The results are consistent with a retrospective study of 151 pregnancies in Korean women with SLE, which showed that hydroxychloroquine exposure was associated with a lower risk of pre-eclampsia (odds ratio, 0.106, 95 percent CI, 0.017–0.671), although the present study involved a greater number of pregnancies studied prospectively, as the researchers pointed out. [Lupus 2019;28:722-730]
“It is worth mentioning that, despite the benefits described above, the reported use of antimalarial drugs during pregnancy ranges from 10 percent to 75 percent in contemporary studies. In addition, a recently published Canadian study showed that the use of [such] drugs was stopped in up to 30 percent of patients during pregnancy,” they said. “That is why we believe that our results reinforce the importance of maintaining antimalarial drugs during pregnancy.” [Lupus 2019;28:1205-1213]
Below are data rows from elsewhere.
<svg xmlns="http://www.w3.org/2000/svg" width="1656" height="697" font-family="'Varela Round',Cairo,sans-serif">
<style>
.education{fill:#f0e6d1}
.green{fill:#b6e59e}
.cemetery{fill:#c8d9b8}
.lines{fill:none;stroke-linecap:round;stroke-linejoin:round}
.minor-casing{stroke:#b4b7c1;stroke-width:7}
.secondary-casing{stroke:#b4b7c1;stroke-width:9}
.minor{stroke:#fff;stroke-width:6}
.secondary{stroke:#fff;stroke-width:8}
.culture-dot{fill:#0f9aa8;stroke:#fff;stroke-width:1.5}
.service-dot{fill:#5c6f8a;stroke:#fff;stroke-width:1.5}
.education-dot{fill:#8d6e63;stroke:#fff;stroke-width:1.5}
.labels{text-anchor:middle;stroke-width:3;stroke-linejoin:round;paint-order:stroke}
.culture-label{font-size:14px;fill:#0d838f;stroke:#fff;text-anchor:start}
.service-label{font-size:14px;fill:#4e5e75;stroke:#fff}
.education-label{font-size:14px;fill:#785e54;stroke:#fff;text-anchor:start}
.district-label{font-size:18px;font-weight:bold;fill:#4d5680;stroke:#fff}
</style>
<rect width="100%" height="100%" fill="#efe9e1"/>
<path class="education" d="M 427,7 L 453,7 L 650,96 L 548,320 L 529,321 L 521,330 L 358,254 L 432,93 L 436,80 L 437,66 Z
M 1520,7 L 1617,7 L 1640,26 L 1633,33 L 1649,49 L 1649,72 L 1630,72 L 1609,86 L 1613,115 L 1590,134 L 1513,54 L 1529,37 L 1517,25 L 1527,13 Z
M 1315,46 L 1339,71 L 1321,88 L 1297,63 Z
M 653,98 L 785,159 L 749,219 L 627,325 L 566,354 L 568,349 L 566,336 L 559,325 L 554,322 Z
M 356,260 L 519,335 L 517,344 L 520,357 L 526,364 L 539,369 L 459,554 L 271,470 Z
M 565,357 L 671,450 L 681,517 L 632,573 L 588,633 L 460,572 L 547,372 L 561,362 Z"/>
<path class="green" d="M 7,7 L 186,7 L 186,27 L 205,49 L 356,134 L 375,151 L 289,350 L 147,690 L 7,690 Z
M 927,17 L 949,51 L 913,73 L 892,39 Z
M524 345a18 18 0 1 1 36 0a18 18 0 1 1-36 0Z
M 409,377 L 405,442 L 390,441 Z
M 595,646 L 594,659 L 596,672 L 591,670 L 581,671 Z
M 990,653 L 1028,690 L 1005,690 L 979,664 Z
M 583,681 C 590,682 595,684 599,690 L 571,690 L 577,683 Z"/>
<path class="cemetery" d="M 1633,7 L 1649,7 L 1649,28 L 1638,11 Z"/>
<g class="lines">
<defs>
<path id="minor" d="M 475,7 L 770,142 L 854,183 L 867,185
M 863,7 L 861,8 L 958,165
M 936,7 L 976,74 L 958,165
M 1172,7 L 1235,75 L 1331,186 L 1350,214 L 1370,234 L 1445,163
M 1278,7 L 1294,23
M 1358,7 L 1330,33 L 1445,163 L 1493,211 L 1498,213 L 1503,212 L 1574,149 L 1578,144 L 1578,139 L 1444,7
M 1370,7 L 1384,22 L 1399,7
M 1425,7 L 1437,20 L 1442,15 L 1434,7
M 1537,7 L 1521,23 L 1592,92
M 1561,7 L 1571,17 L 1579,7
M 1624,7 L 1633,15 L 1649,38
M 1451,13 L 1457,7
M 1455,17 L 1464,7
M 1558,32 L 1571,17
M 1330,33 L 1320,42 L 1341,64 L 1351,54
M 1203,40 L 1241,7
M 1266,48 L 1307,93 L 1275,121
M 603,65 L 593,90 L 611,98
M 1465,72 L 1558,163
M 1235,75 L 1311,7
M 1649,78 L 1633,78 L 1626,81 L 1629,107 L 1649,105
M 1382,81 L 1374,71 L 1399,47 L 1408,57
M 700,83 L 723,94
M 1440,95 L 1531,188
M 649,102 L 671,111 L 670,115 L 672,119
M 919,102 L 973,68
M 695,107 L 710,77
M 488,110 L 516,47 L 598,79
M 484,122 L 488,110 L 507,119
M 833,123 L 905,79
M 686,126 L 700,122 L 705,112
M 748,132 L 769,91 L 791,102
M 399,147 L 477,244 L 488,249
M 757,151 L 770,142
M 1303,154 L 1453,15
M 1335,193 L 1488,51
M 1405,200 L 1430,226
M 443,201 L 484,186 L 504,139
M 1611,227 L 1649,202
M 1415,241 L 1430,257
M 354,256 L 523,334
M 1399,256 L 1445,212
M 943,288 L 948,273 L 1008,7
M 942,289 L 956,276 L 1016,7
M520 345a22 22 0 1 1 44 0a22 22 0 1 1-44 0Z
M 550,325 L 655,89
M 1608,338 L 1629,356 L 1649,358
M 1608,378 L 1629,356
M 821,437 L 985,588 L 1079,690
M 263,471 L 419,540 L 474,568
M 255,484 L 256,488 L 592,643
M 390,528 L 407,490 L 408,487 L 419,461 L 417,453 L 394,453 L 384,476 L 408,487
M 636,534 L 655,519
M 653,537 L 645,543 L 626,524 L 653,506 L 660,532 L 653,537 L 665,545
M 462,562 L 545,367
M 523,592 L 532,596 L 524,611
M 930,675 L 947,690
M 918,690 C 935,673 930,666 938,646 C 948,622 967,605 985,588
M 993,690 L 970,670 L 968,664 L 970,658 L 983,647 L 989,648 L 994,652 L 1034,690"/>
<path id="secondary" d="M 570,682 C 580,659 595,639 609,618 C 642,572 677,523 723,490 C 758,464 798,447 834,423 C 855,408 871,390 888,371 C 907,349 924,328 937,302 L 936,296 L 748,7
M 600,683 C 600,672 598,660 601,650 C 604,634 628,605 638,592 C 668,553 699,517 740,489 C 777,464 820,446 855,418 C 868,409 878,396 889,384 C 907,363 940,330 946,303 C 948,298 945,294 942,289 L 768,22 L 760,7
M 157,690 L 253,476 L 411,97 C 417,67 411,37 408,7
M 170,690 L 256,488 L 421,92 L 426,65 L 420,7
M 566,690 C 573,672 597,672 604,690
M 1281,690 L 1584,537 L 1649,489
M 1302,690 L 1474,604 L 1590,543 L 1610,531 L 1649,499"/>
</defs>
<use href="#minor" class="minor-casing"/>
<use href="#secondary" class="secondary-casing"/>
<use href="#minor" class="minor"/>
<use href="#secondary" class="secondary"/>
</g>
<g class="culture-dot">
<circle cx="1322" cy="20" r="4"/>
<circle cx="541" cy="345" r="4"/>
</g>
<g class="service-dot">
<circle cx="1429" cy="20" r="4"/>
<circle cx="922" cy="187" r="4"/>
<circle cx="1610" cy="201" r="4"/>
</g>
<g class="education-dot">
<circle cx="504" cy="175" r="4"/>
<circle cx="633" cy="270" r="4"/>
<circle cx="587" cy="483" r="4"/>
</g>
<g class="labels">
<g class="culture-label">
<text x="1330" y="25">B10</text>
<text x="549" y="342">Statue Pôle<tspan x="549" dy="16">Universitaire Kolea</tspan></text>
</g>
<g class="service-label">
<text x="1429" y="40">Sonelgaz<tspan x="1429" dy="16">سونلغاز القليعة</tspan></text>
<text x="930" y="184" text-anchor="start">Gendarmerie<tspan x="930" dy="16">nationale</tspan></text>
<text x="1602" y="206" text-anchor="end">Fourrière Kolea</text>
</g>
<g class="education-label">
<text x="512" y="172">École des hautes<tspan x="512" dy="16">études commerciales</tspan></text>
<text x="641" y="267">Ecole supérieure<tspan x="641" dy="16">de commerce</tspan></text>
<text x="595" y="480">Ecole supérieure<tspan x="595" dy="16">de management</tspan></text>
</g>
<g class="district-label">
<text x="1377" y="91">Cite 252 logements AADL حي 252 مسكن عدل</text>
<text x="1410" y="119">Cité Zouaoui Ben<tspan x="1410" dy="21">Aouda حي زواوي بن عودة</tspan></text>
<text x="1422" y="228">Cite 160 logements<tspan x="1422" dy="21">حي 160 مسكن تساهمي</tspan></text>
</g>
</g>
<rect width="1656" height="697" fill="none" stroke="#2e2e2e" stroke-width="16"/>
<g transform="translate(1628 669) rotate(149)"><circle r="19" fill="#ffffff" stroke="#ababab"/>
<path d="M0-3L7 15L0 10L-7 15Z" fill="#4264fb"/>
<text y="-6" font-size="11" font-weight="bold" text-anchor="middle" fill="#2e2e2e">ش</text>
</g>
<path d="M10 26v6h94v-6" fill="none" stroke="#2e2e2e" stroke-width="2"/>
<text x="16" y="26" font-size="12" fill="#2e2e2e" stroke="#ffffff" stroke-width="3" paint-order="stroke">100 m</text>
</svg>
In theory, the said medications have different properties that may explain their benefit in reducing the risk of developing pre-eclampsia. These include anti-inflammatory, antioxidants, and vascular protective effects. [J Matern Fetal Neonatal Med 2018;31:525-529]
“The vast majority of our patients took chloroquine during pregnancy, instead of hydroxychloroquine, which is the antimalarial drug most frequently used worldwide because of the lower risk of ‘nonserious’ side effects… However, pharmacologically, both drugs show similar efficacy, so our results could be extrapolated to the use of hydroxychloroquine,” the researchers noted. [Inflammopharmacology 2015;23:231-269; Clin Drug Investig 2018;38:653-671]
“It has been suggested that serum levels of antimalarial drugs may be important on their pharmacological effect, which may reflect in part the therapeutic adherence. We did not measure the levels of antimalarial drugs in our patients; hence, we do not know if the levels were adequate, although the benefit of measuring them has not been conclusively demonstrated,” they continued. [J Rheumatol 2019;46:57-63]
As such, the researchers called for additional investigations to establish the use of antimalarial medication in women with SLE at high risk of developing pre-eclampsia.